China Vaccine Maker Changsheng Loses on Market Due to Probe Launched by Police


China Vaccine Maker Changsheng Loses on Market Due to Probe Launched by Police

Changsheng Biotechnology Co Ltd, the Chinese vaccine maker who was accused of falsifying data, went deeper into crisis on Tuesday, plunging its daily limit of 10% in the early trade of the day, while the police are investigating the company.

The police have launched a probe into illegal behavior

Changsheng was accused of constructing production and inspection records by China’s drug regulator. The records are connected with a rabies vaccine that is constantly given to infants and the whole situation has given rise to a public outrage. So far, no cases of people being harmed by the vaccine have been reported. Nevertheless, Changsheng was ordered by the Chinese regulators to stop the production and recall the product.

Changsheng is under investigation

The firm seems to have apologized on Monday, in a regulatory filing.
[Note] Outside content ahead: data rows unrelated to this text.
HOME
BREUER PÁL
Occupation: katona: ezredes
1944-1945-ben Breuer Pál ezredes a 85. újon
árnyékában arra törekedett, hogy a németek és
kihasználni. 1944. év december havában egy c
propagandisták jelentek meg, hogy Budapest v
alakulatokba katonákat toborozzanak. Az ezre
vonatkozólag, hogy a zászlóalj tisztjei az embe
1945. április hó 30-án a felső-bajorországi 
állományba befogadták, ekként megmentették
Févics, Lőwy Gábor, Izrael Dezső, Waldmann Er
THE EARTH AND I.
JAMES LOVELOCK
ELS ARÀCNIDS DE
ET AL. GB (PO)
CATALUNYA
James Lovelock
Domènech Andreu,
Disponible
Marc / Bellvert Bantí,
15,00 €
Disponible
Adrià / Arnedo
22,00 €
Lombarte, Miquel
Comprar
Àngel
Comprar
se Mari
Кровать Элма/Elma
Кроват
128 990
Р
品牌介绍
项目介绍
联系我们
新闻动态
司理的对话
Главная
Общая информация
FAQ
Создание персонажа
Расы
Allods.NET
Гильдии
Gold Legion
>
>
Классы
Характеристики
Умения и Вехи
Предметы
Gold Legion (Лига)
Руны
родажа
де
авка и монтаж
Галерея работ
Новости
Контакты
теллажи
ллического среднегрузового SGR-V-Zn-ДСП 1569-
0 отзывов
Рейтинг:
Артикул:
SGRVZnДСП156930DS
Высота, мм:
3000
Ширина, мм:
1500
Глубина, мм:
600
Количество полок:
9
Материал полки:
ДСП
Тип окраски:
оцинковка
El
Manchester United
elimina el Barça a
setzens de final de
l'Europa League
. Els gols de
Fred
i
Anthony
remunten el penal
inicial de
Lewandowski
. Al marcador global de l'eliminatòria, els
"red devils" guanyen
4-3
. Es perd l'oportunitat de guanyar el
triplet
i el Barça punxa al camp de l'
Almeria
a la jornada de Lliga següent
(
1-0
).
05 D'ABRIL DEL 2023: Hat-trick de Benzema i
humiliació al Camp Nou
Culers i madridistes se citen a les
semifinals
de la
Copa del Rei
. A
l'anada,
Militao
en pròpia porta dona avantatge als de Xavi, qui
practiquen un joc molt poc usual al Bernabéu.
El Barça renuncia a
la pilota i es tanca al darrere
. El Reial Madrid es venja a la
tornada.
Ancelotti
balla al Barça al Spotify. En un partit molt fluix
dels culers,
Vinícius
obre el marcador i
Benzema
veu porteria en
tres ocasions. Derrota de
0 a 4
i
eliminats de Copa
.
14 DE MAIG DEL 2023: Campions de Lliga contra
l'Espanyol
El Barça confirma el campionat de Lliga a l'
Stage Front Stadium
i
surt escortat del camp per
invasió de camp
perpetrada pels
It is known by now that the firm also sold 252,600 doses of ineffective DPT vaccines to inoculate children against whooping cough, tetanus and diphtheria.

Numerous authorities in China are investigating Changsheng at the moment, amongst which are the country’s top graft watchdog and the securities regulator. It appears that on Tuesday, an investigation was started by The Central Commission for Discipline Inspection (CCDI), who is looking into possible corruption at the company.

Chinese citizens are extremely furious about this situation

There is no surprise that numerous Chinese citizens have started expressing their fury online. According to an editorial that was posted on Monday by the Global Times newspaper, which is run by the state, the entire case has created a “tsunami” on the internet. Because of this scandal, there have been speculations that mainland Chinese might start taking their children outside mainland China in order to vaccinate them. After all, this has happened before, during former scandals. This, in turn, could lead to a shortage in regions such as Macau and Hong Kong.